**Selected text**.

= = =

A former Halliburton Co. employee wants Congress to investigate what he claims are the company’s efforts to cover up violations of corruption laws and to mislead investigators.

David A. Smith, who worked for Halliburton’s Kellogg, Brown & Root unit, said he received e-mails from a company attorney on how to handle federal investigations, but those notes were intended for David R. Smith, a vice president with Halliburton’s tax group.

The e-mails, he said, focused on how the Houston oil field services conglomerate would defend itself against a federal review of bribery and corruption charges connected to Halliburton’s natural gas operations in Nigeria.

David A. Smith, who says he owns a single share of company’s common stock, filed a statement with the Securities and Exchange Commission Thursday, saying David R. Smith “was being asked to weigh in on how to explain away the source of the bribes paid to Nigerian officials.”

In the e-mail, “the attorneys (both in-house and external) were weighing in on how to mount a legal defense, and how to keep the DOJ and SEC thrown off the scent,” he wrote.

The company has disclosed in prior regulatory filings that it is cooperating with the SEC and the Justice Department in their review of possible violations to the Foreign Corrupt Practices Act.

David A. Smith declined to provide The Associated Press with copies of the e-mails or name the attorney who sent the note, saying he was concerned about interfering with the Justice Department’s investigation.

“It’s safe to say, it would be unwise for (Halliburton) to paint me or portray me as a liar,” Smith said Friday. “I’m telling the truth; this really did happen. I’ve got my ducks in a row to back me up.”

Halliburton spokeswoman Cathy Mann said in an e-mail statement that Smith’s allegations are “completely without merit.”

David A. Smith said he received the e-mails when he worked for Halliburton in Virginia as a contracted employee for nearly two years through August 2003, when his contract was not renewed. He said he worked in the company’s government proposals group, which oversaw federal, state and local requests for proposals.

Smith told The AP he received the e-mails in the fall and winter of 2002 and talked with the Department of Justice about them in 2004.

He said he was going public with the matter now because he believes he made a mistake in not going public with it in 2004.

Smith, 34, who works as an independent consultant, currently is helping to write a textbook on corporate governance.

Halliburton’s Mann said the company does not allow unethical business practices and provides a toll free hot line for employees to report concerns.

“If he was so concerned about this information, we question why he did not raise the issue by means made available to him in the Code of Conduct information,” Mann wrote in an e-mail.

Halliburton, whose chief executive was Vice President Dick Cheney from 1995 to 2000, has been criticized since the beginning of the war in Iraq for multibillion-dollar government contracts.

= = =

**Records**.
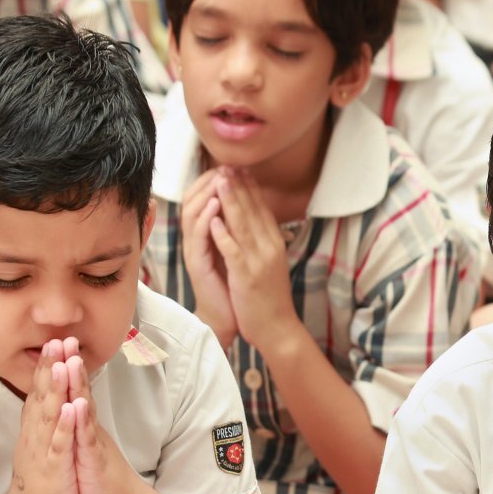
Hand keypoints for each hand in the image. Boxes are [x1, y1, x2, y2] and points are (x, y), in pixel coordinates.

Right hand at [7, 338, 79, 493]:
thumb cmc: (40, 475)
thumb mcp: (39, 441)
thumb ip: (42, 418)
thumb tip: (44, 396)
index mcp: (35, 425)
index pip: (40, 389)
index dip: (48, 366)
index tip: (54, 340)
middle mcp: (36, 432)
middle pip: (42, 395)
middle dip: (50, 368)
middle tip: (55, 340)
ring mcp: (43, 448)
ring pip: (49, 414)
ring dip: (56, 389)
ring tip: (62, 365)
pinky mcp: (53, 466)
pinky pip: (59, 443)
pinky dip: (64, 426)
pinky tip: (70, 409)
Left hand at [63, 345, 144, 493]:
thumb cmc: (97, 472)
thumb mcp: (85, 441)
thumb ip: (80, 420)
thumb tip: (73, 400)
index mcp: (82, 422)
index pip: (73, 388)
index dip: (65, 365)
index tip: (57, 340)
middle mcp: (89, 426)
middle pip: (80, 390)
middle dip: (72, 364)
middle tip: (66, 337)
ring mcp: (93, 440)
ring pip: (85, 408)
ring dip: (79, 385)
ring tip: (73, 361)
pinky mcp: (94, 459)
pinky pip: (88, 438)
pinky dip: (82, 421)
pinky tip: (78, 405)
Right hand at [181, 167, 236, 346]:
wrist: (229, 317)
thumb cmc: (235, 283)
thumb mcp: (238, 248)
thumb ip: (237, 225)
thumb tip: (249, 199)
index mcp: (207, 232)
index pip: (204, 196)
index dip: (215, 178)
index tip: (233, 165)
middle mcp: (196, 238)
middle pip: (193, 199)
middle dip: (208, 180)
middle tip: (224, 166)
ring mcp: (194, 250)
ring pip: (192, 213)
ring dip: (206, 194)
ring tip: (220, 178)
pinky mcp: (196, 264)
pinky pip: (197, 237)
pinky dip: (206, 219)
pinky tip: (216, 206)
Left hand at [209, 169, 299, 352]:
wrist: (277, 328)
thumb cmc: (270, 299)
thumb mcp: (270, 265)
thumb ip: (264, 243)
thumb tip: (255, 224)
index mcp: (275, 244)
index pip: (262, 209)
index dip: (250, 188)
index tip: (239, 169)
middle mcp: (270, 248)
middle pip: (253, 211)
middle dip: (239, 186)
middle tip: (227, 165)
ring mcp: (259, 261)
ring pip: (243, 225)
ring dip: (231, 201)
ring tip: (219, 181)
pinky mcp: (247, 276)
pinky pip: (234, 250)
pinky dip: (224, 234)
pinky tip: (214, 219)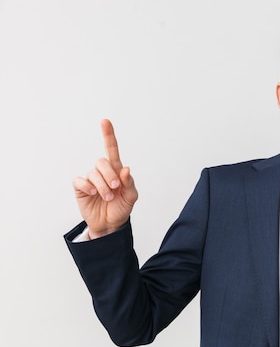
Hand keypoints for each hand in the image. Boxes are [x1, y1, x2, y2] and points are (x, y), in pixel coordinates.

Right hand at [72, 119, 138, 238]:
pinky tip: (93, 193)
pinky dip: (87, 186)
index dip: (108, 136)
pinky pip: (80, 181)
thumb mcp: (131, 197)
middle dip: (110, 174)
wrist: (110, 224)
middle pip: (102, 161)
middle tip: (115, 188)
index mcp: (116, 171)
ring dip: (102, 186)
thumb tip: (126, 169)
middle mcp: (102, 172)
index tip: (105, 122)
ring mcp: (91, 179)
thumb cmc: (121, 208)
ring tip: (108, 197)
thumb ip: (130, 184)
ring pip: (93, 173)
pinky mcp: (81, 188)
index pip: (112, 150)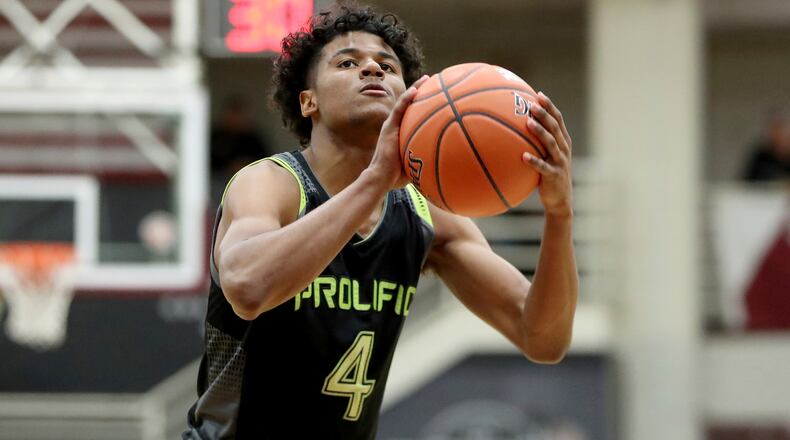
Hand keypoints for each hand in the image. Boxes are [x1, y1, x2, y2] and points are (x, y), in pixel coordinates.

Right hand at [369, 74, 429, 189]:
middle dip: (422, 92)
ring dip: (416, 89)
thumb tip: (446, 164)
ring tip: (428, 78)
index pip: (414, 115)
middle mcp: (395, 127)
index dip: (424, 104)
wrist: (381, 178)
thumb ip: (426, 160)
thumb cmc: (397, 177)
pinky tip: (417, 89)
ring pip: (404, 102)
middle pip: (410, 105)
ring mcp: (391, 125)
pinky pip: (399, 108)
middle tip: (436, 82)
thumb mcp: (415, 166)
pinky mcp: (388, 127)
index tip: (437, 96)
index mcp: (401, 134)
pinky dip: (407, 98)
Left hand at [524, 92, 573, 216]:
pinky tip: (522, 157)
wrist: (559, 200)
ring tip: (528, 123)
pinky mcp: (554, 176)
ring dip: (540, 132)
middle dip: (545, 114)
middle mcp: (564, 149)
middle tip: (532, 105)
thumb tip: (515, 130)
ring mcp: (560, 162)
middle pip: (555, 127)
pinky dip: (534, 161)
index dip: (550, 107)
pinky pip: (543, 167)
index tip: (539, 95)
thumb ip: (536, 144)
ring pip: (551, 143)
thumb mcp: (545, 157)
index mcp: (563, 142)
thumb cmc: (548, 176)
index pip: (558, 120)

= = =

**What you need to do**.
• a. Set down, word for word, the passage of the Halliburton article starting at "David A. Smith said" and ending at "it in 2004.".
• b. Condense the paragraph of the Halliburton article that begins "David A. Smith said he received the e-mails when he worked" into a single shorter sentence that keeps its main facts.
The entries come from a different source than the Halliburton article.

**Answers to the problems**.
• a.
David A. Smith said he received the e-mails when he worked for Halliburton in Virginia as a contracted employee for nearly two years through August 2003, when his contract was not renewed. He said he worked in the company’s government proposals group, which oversaw federal, state and local requests for proposals.

Smith told The AP he received the e-mails in the fall and winter of 2002 and talked with the Department of Justice about them in 2004.

He said he was going public with the matter now because he believes he made a mistake in not going public with it in 2004.

• b. Smith received the e-mails during nearly two years as a contracted Halliburton employee in Virginia, ending in August 2003 when his contract was not renewed, and he worked in the government proposals group, which oversaw federal, state and local requests for proposals.